TASK:
Format every line of text in the data below as a JSON list of strings, with one string per line and any blank lines left out.

TASK DATA:
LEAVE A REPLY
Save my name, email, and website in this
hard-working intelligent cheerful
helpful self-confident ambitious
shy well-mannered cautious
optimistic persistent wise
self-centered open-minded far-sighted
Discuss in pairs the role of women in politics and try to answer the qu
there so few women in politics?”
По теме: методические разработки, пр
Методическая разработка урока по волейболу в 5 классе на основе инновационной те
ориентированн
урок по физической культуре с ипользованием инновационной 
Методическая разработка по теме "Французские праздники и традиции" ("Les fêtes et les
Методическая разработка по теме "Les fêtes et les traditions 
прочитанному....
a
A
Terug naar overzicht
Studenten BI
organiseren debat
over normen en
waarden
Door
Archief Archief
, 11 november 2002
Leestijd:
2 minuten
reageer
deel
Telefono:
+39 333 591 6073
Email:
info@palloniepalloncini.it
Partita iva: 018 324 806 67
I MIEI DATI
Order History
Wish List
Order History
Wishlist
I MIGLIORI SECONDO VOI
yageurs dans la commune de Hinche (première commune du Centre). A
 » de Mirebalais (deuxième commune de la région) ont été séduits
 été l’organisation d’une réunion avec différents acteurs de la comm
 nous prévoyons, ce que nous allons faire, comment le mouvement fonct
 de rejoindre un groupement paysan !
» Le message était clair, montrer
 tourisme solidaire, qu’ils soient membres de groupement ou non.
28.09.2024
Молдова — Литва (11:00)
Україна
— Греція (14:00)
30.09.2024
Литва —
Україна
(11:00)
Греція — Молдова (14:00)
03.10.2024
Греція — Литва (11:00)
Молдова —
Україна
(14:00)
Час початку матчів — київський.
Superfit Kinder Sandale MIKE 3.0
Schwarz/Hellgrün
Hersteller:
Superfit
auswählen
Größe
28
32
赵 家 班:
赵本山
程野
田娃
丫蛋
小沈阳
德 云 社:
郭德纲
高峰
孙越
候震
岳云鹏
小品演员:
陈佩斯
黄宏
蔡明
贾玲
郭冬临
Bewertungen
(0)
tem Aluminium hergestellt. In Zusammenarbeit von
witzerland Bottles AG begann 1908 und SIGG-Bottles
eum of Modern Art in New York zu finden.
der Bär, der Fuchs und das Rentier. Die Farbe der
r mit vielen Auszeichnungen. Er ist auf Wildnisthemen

ANSWER SECTION:
[
  "LEAVE A REPLY",
  "Save my name, email, and website in this",
  "hard-working intelligent cheerful",
  "helpful self-confident ambitious",
  "shy well-mannered cautious",
  "optimistic persistent wise",
  "self-centered open-minded far-sighted",
  "Discuss in pairs the role of women in politics and try to answer the qu",
  "there so few women in politics?”",
  "По теме: методические разработки, пр",
  "Методическая разработка урока по волейболу в 5 классе на основе инновационной те",
  "ориентированн",
  "урок по физической культуре с ипользованием инновационной ",
  "Методическая разработка по теме \"Французские праздники и традиции\" (\"Les fêtes et les",
  "Методическая разработка по теме \"Les fêtes et les traditions ",
  "прочитанному....",
  "a",
  "A",
  "Terug naar overzicht",
  "Studenten BI",
  "organiseren debat",
  "over normen en",
  "waarden",
  "Door",
  "Archief Archief",
  ", 11 november 2002",
  "Leestijd:",
  "2 minuten",
  "reageer",
  "deel",
  "Telefono:",
  "+39 333 591 6073",
  "Email:",
  "info@palloniepalloncini.it",
  "Partita iva: 018 324 806 67",
  "I MIEI DATI",
  "Order History",
  "Wish List",
  "Order History",
  "Wishlist",
  "I MIGLIORI SECONDO VOI",
  "yageurs dans la commune de Hinche (première commune du Centre). A",
  " » de Mirebalais (deuxième commune de la région) ont été séduits",
  " été l’organisation d’une réunion avec différents acteurs de la comm",
  " nous prévoyons, ce que nous allons faire, comment le mouvement fonct",
  " de rejoindre un groupement paysan !",
  "» Le message était clair, montrer",
  " tourisme solidaire, qu’ils soient membres de groupement ou non.",
  "28.09.2024",
  "Молдова — Литва (11:00)",
  "Україна",
  "— Греція (14:00)",
  "30.09.2024",
  "Литва —",
  "Україна",
  "(11:00)",
  "Греція — Молдова (14:00)",
  "03.10.2024",
  "Греція — Литва (11:00)",
  "Молдова —",
  "Україна",
  "(14:00)",
  "Час початку матчів — київський.",
  "Superfit Kinder Sandale MIKE 3.0",
  "Schwarz/Hellgrün",
  "Hersteller:",
  "Superfit",
  "auswählen",
  "Größe",
  "28",
  "32",
  "赵 家 班:",
  "赵本山",
  "程野",
  "田娃",
  "丫蛋",
  "小沈阳",
  "德 云 社:",
  "郭德纲",
  "高峰",
  "孙越",
  "候震",
  "岳云鹏",
  "小品演员:",
  "陈佩斯",
  "黄宏",
  "蔡明",
  "贾玲",
  "郭冬临",
  "Bewertungen",
  "(0)",
  "tem Aluminium hergestellt. In Zusammenarbeit von",
  "witzerland Bottles AG begann 1908 und SIGG-Bottles",
  "eum of Modern Art in New York zu finden.",
  "der Bär, der Fuchs und das Rentier. Die Farbe der",
  "r mit vielen Auszeichnungen. Er ist auf Wildnisthemen"
]